Financial institutions utilize a proactive technology called Cyber Threat Intelligence (CTI) to detect both ongoing and emerging cyber threats to their assets. This system includes various operations, such as collecting, processing, and analyzing data from an organization. It can provide information on the significant characteristics of potential bank cyberattacks and the primary cyber trends affecting the global financial sector.
To decrease the risk of operational disruption and both internal and external damage, financial institutions implement infrastructure security. Their infrastructure is fortified with advanced technologies such as firewalls, vulnerability scanners, log collectors, and intrusion detection systems.
This security covers both hardware and software. Firewalls scrutinize incoming and outgoing traffic to prevent unauthorized access to the bank’s private network. The firewall uses filters based on IP address, service request, and bank-defined rules to prevent malicious software installation by attackers.
In addition, banks utilize User Behavior Analytics (UBA) technology to prevent insider attacks by cybercriminals or employees. UBA examines data sets to detect unusual system activity, such as double logins and access from multiple locations. This technology makes it easier to identify compromised accounts.
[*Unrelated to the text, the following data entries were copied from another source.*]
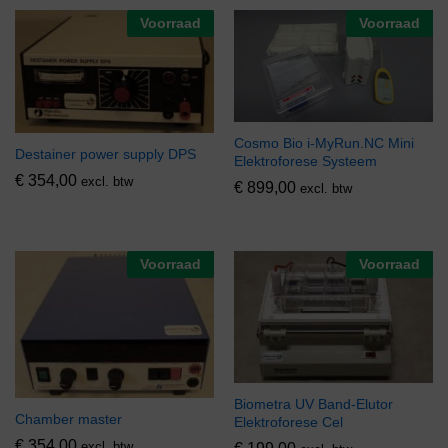
Voorraad
Voorraad
Cosmo Bio i-MyRun.NC Mini
Destainer power supply DPS
Elektroforese Systeem
€
354,00
excl. btw
€
899,00
excl. btw
Voorraad
Voorraad
Biometra UV Band-Elutor
Chamber master
Elektroforese Cel
€
354,00
excl. btw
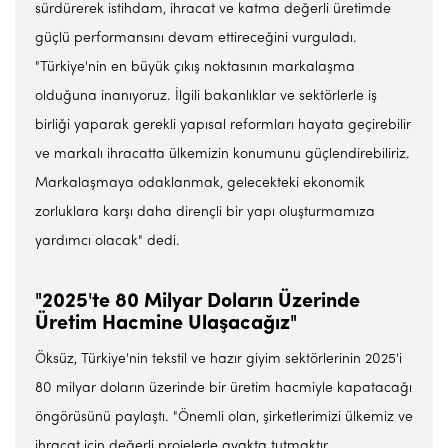
sürdürerek istihdam, ihracat ve katma değerli üretimde
güçlü performansını devam ettireceğini vurguladı.
"Türkiye'nin en büyük çıkış noktasının markalaşma
olduğuna inanıyoruz. İlgili bakanlıklar ve sektörlerle iş
birliği yaparak gerekli yapısal reformları hayata geçirebilir
ve markalı ihracatta ülkemizin konumunu güçlendirebiliriz.
Markalaşmaya odaklanmak, gelecekteki ekonomik
zorluklara karşı daha dirençli bir yapı oluşturmamıza
yardımcı olacak" dedi.
"2025'te 80 Milyar Doların Üzerinde
Üretim Hacmine Ulaşacağız"
Öksüz, Türkiye'nin tekstil ve hazır giyim sektörlerinin 2025'i
80 milyar doların üzerinde bir üretim hacmiyle kapatacağı
öngörüsünü paylaştı. "Önemli olan, şirketlerimizi ülkemiz ve
ihracat için değerli projelerle ayakta tutmaktır.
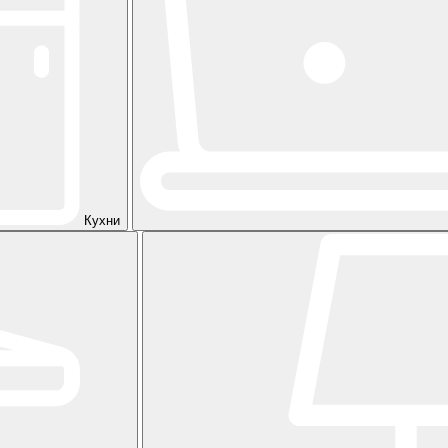
Кухни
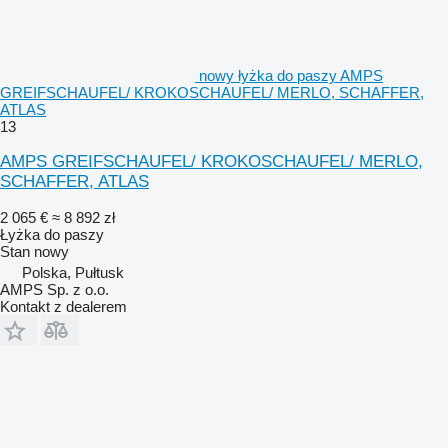
nowy łyżka do paszy AMPS
GREIFSCHAUFEL/ KROKOSCHAUFEL/ MERLO, SCHAFFER,
ATLAS
13
AMPS GREIFSCHAUFEL/ KROKOSCHAUFEL/ MERLO,
SCHAFFER, ATLAS
2 065 €
≈ 8 892 zł
Łyżka do paszy
Stan
nowy
Polska, Pułtusk
AMPS Sp. z o.o.
Kontakt z dealerem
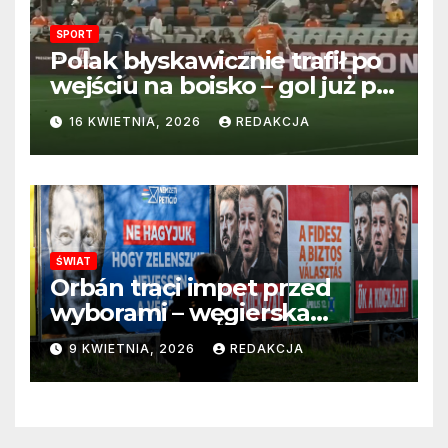
SPORT
Polak błyskawicznie trafił po
wejściu na boisko – gol już po
22 sekundach!
16 KWIETNIA, 2026
REDAKCJA
ŚWIAT
Orbán traci impet przed
wyborami – węgierska
propaganda przestaje
9 KWIETNIA, 2026
REDAKCJA
przekonywać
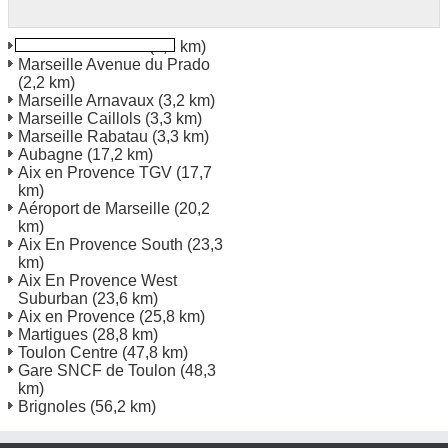
Marseille Vitrolles
(1,6 km)
Marseille Avenue du Prado
(2,2 km)
Marseille Arnavaux
(3,2 km)
Marseille Caillols
(3,3 km)
Marseille Rabatau
(3,3 km)
Aubagne
(17,2 km)
Aix en Provence TGV
(17,7
km)
Aéroport de Marseille
(20,2
km)
Aix En Provence South
(23,3
km)
Aix En Provence West
Suburban
(23,6 km)
Aix en Provence
(25,8 km)
Martigues
(28,8 km)
Toulon Centre
(47,8 km)
Gare SNCF de Toulon
(48,3
km)
Brignoles
(56,2 km)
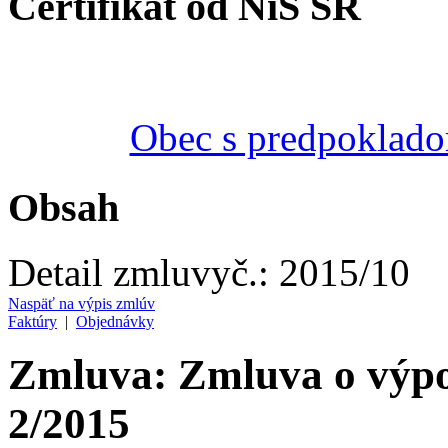
Certifikát od NiS SR
Obec s predpoklado
Obsah
Detail zmluvy
č.:
2015/10
Naspäť na výpis zmlúv
Faktúry
|
Objednávky
Zmluva: Zmluva o výp
2/2015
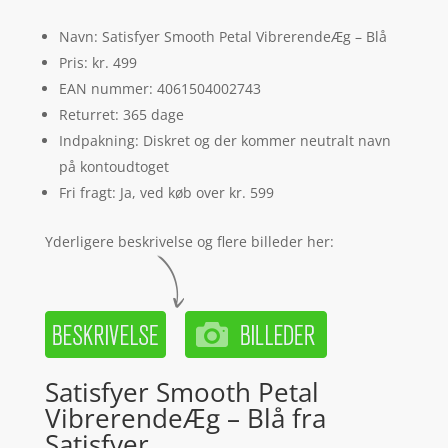
Navn: Satisfyer Smooth Petal VibrerendeÆg – Blå
Pris: kr. 499
EAN nummer: 4061504002743
Returret: 365 dage
Indpakning: Diskret og der kommer neutralt navn
på kontoudtoget
Fri fragt: Ja, ved køb over kr. 599
Yderligere beskrivelse og flere billeder her:
Satisfyer Smooth Petal
VibrerendeÆg – Blå fra
Satisfyer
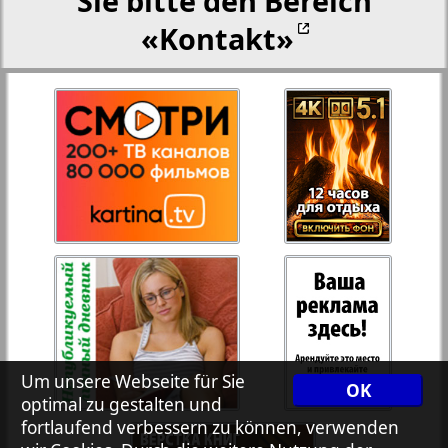
Sie bitte den Bereich
«Kontakt»
27
28
Rejnskoe vremja
Russkiy Wojazh
29
30
Telegraf NRW
31
32
Hristianskaja gazeta
33
34
Archiv der auf der Website nicht aktualisierten
Zeitungen und Zeitschriften
7plus7ja
35
36
Um unsere Webseite für Sie
OK
optimal zu gestalten und
fortlaufend verbessern zu können, verwenden
Avangard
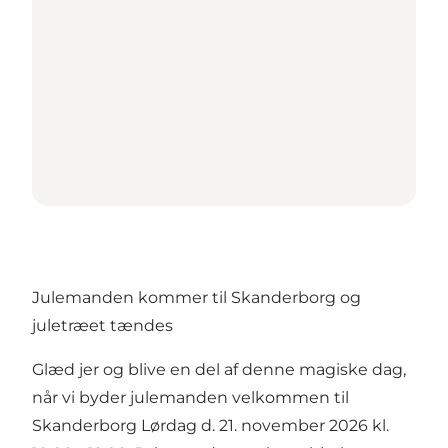
Julemanden kommer til Skanderborg og
juletræet tændes
Glæd jer og blive en del af denne magiske dag,
når vi byder julemanden velkommen til
Skanderborg Lørdag d. 21. november 2026 kl.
Multi-Factor Authentication (MFA)
Financial institutions widely implement Multi-Factor Authentication (MFA) not only for customers but also in their core banking systems and application databases. Passwords and PINs are no longer sufficient as they can be compromised and shared with third parties. Therefore, banks frequently provide their employees with password-free MFA solutions to enhance security.
Biometric authentication is considered the most secure method of MFA as it verifies a unique feature of the user such as their fingerprint, voice, palm print, or iris scan. The system recognizes the user’s identity by matching the biometrics, and if they don’t match, access is denied. Unlike One-Time Passwords (OTP), biometric information cannot be stolen even if someone has access to or possession of the user’s device.
Antivirus and Anti-Malware Protection
Banks use multiple antivirus programs to identify and prevent viruses from infiltrating their computer networks. These antivirus software programs are capable of recognizing and removing sophisticated threats such as ransomware and infected attachments. The software also provides information about the virus’s malware family, version, variant, and specific risk score.
This information is then passed on to the security team, who can take action to resolve the issue and reduce the amount of time the malware has to dwell within the system. It is critical that financial institutions keep their antivirus software updated and maintained since outdated versions may not be able to detect the most recent virus signature. Inadequate antivirus software can also fail to detect certain types of malware.
Don’t worry, be happy
Thanks to the security measures implemented by banks, your assets, personal information, and transactions are secure when conducted online. However, hackers are constantly developing new methods to carry out their malicious activities, so the need for stronger security measures in banks will continue to grow.
It is equally important for you to take responsibility for the security of your bank account by regularly monitoring it and remaining vigilant for any signs of suspicious activity.